Wang Guangmei’s tribute at Mao’s birthplace
In November 1983, the 62-year-old Wang Guangmei traveled to Shaoshan, Mao’s birthplace in Hunan province, with her children. They toured Mao’s childhood home and the exhibition hall devoted to his memory. According to records held at the Shaoshan memorial, Wang told staff: “I have always deeply admired Chairman Mao. Chairman Mao once said he was not a genius, but certainly not an ordinary man. I understand that more deeply now.” In the guestbook, she wrote a tribute in solemn remembrance of Chairman Mao, signing herself as his student.
In the summer of 2004, Wang went further. She asked her son Liu Yuan, a senior military officer who would later rise to become Political Commissar of the People’s Liberation Army’s General Logistics Department, to arrange a dinner bringing together her family and the families of Mao’s two daughters, Li Min and Li Na. The gathering was warm. Past grievances, apparently, had been set aside.
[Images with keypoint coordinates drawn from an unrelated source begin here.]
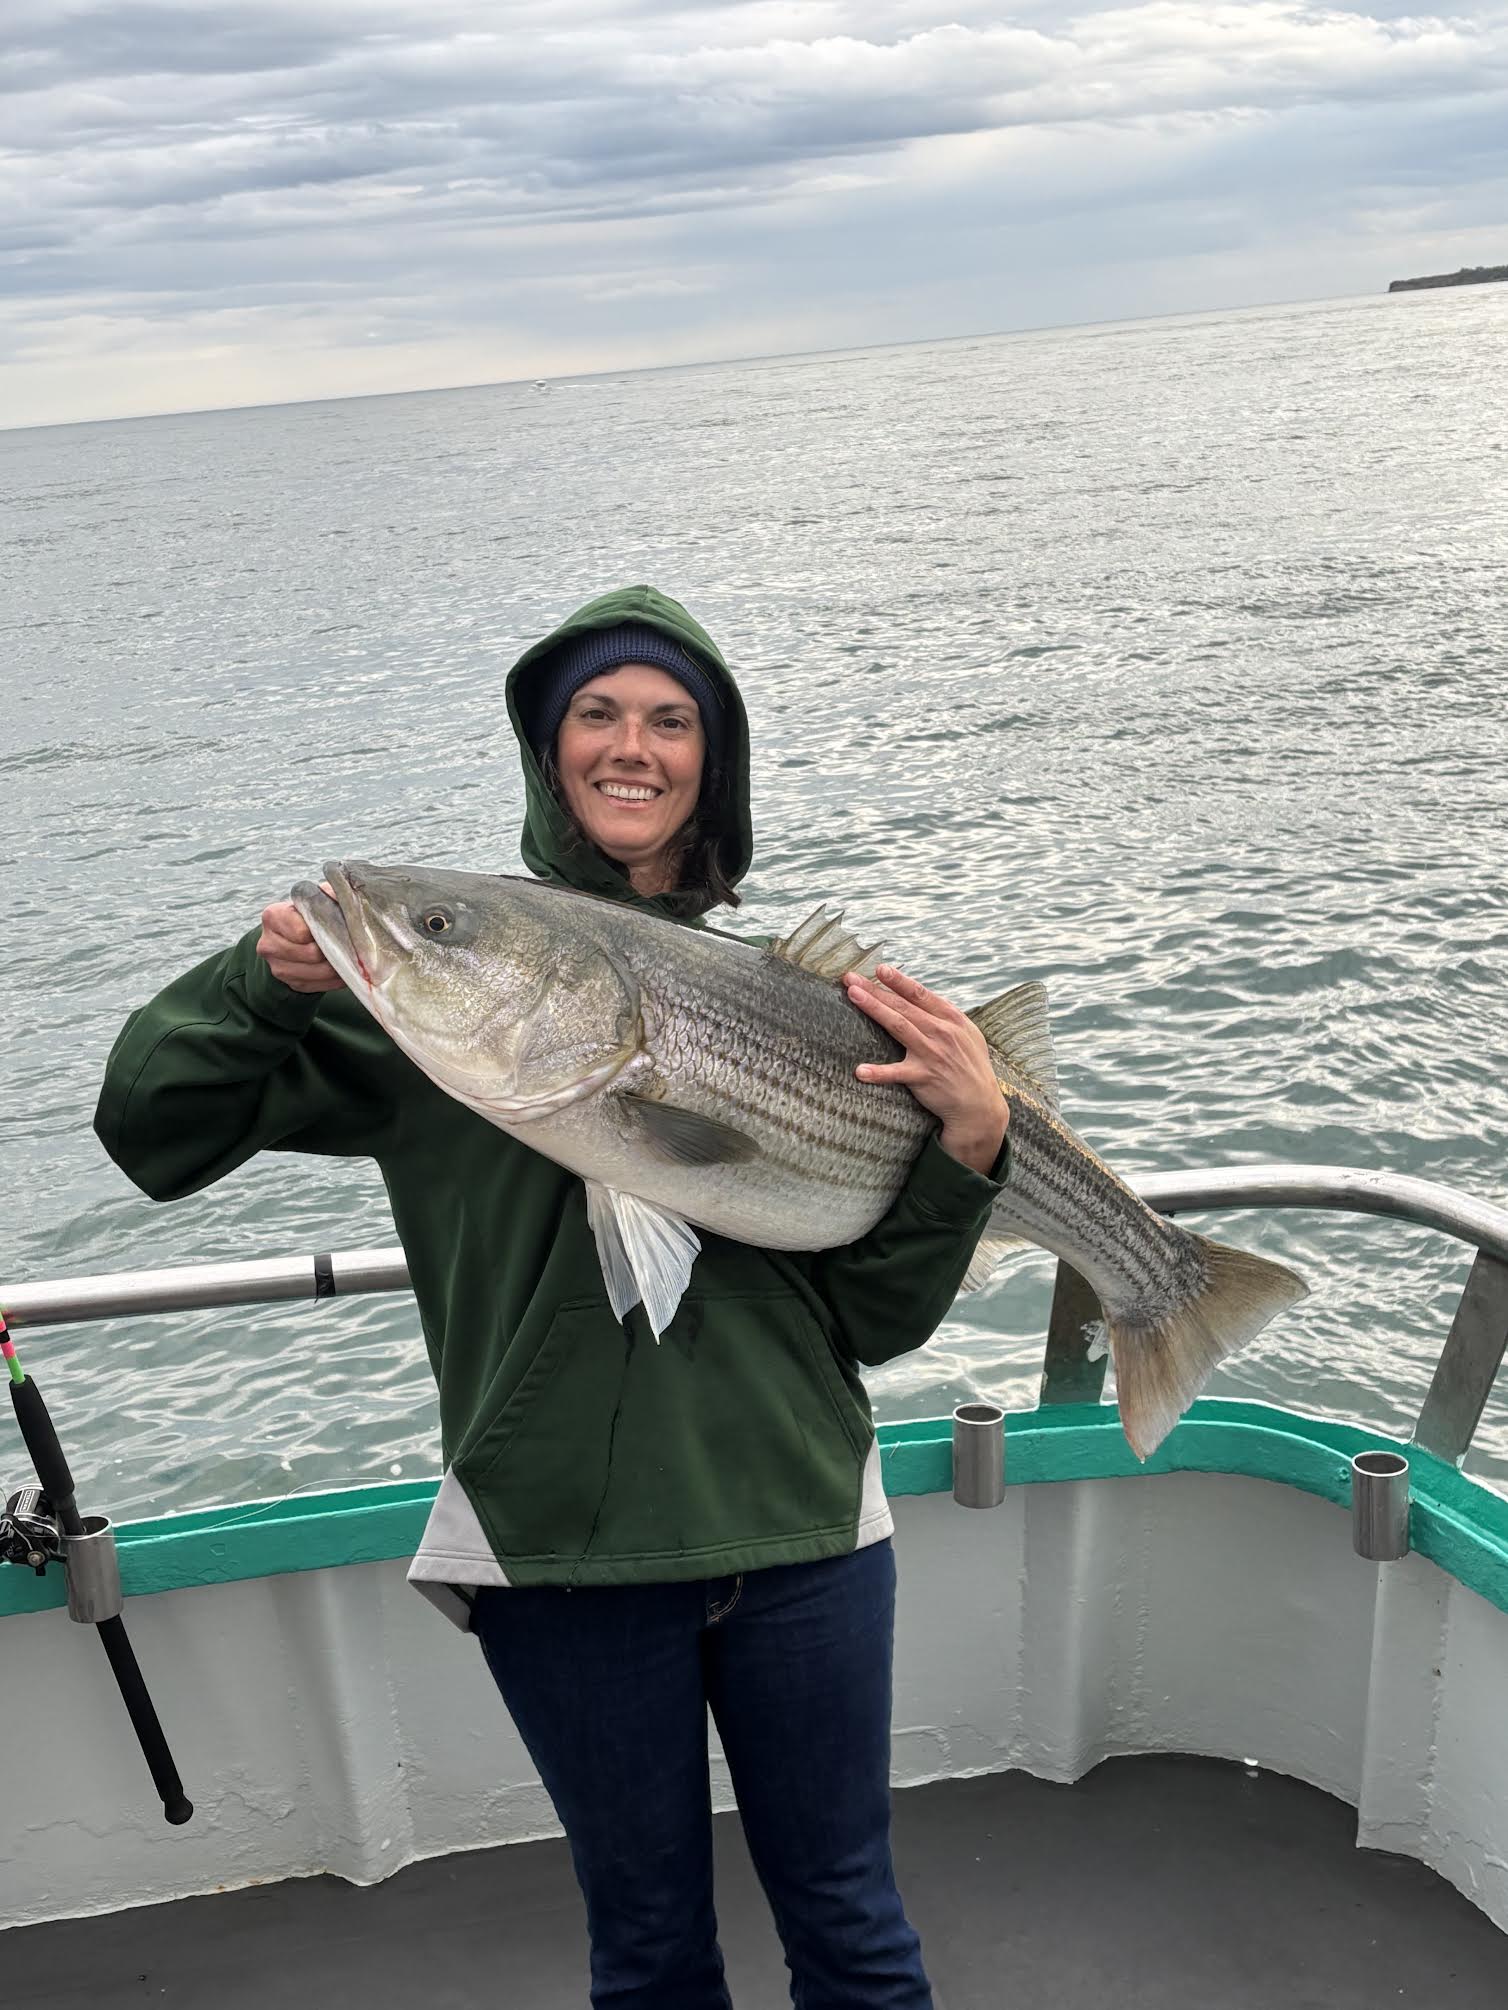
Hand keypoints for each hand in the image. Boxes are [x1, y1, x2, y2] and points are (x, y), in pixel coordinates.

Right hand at [256, 888, 344, 992]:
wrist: (293, 938)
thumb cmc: (308, 914)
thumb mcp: (315, 898)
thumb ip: (328, 892)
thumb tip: (342, 893)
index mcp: (272, 917)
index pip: (302, 931)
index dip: (324, 930)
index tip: (335, 925)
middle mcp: (268, 944)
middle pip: (311, 954)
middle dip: (334, 949)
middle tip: (349, 943)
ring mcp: (277, 967)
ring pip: (319, 972)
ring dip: (338, 966)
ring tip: (349, 955)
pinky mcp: (291, 983)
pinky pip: (321, 986)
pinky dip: (336, 978)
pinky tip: (343, 967)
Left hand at [842, 966, 1007, 1174]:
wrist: (979, 1104)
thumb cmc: (970, 1066)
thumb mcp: (967, 1033)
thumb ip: (944, 1016)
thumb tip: (922, 998)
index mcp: (951, 1018)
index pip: (920, 994)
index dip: (899, 980)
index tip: (880, 968)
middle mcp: (941, 1032)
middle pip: (903, 1006)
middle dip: (876, 989)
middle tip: (851, 978)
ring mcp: (932, 1053)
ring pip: (898, 1026)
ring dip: (874, 1009)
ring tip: (853, 996)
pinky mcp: (924, 1077)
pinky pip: (897, 1073)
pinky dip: (879, 1073)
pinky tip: (860, 1071)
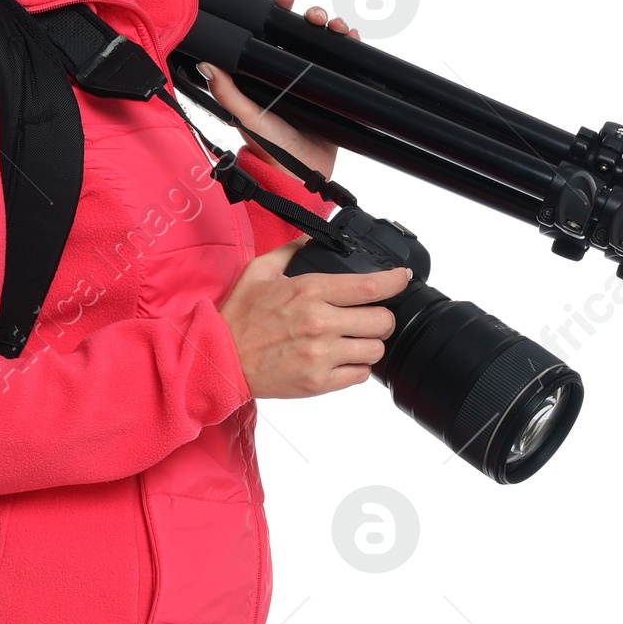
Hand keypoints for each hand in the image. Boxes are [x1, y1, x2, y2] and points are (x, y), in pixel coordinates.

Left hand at [199, 0, 358, 180]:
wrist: (301, 177)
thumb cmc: (269, 149)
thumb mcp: (246, 117)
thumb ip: (227, 92)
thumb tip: (207, 63)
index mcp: (268, 74)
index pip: (273, 34)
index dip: (280, 13)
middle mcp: (292, 75)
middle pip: (304, 34)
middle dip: (312, 17)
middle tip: (315, 17)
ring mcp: (315, 84)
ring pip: (327, 45)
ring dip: (334, 29)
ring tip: (337, 28)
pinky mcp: (336, 95)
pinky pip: (346, 66)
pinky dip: (352, 48)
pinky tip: (352, 40)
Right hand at [218, 241, 410, 400]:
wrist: (220, 359)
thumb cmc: (238, 318)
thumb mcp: (260, 271)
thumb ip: (291, 252)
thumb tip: (312, 241)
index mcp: (310, 292)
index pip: (371, 286)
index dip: (395, 281)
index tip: (402, 278)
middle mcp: (320, 323)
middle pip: (382, 321)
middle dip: (381, 316)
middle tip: (370, 315)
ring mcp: (321, 356)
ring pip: (375, 350)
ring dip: (369, 343)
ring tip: (354, 339)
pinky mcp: (318, 382)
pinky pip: (359, 376)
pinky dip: (356, 367)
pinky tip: (342, 358)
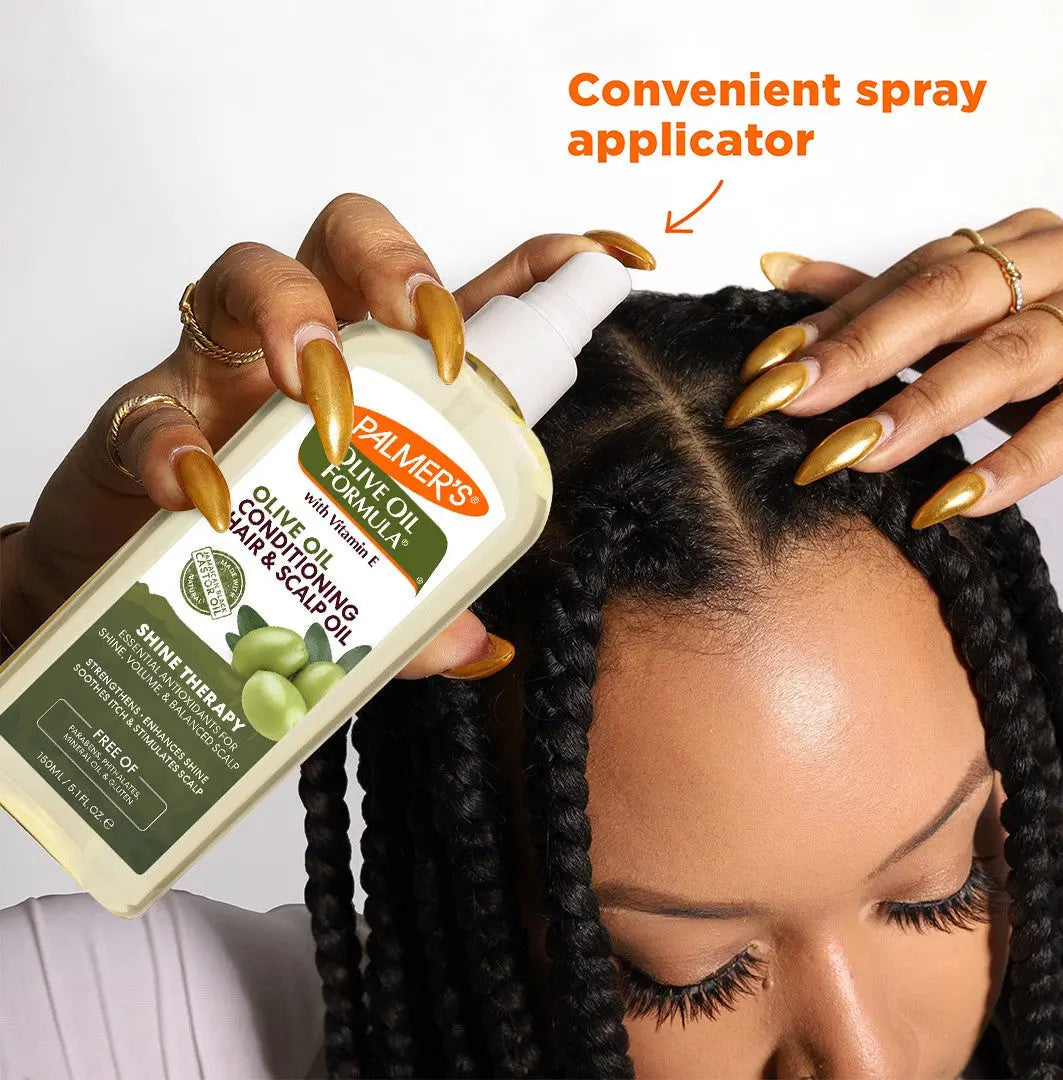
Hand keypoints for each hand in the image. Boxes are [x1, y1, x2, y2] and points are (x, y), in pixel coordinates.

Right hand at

How Party indoctrination replaced grief
Mao had once elevated Liu Shaoqi — before his patronage, Liu had been a largely obscure figure — but whatever Mao gave, he took back tenfold. Murdering someone cancels any prior debt of gratitude. The more durable explanation for Wang’s behavior is ideological. Decades of CCP indoctrination had restructured her moral hierarchy so thoroughly that Party loyalty took precedence over personal suffering. Publicly condemning Mao would harm the Party. Wang, having absorbed this calculus across a lifetime inside the system, apparently could not bring herself to break with it even after the Party had destroyed everything she had.
Spouses denounced each other to demonstrate loyalty. Children turned in parents. Li Rui, a former secretary to Mao who later became a prominent voice for internal Party reform, had his ex-wife Fan Yuanzhen report his alleged “anti-Party crimes” to the authorities; she also divorced him. In an even starker case, a young man denounced his own mother for defending Liu Shaoqi. She was executed. He later expressed remorse. His mother could not be brought back to life.
Bo Xilai, the Chongqing party secretary who staged a neo-Maoist revival with his “Sing Red, Strike Black” campaign before his dramatic downfall in 2012, serves as a final example. His mother was persecuted to death during the Cultural Revolution. He spent his political career glorifying Mao and celebrating the era that killed her.
The tragedy of Wang Guangmei is not that she forgave Mao. It is that the Party had replaced the part of her that might have refused to.
(The views expressed in this article represent the author’s personal position and perspective.)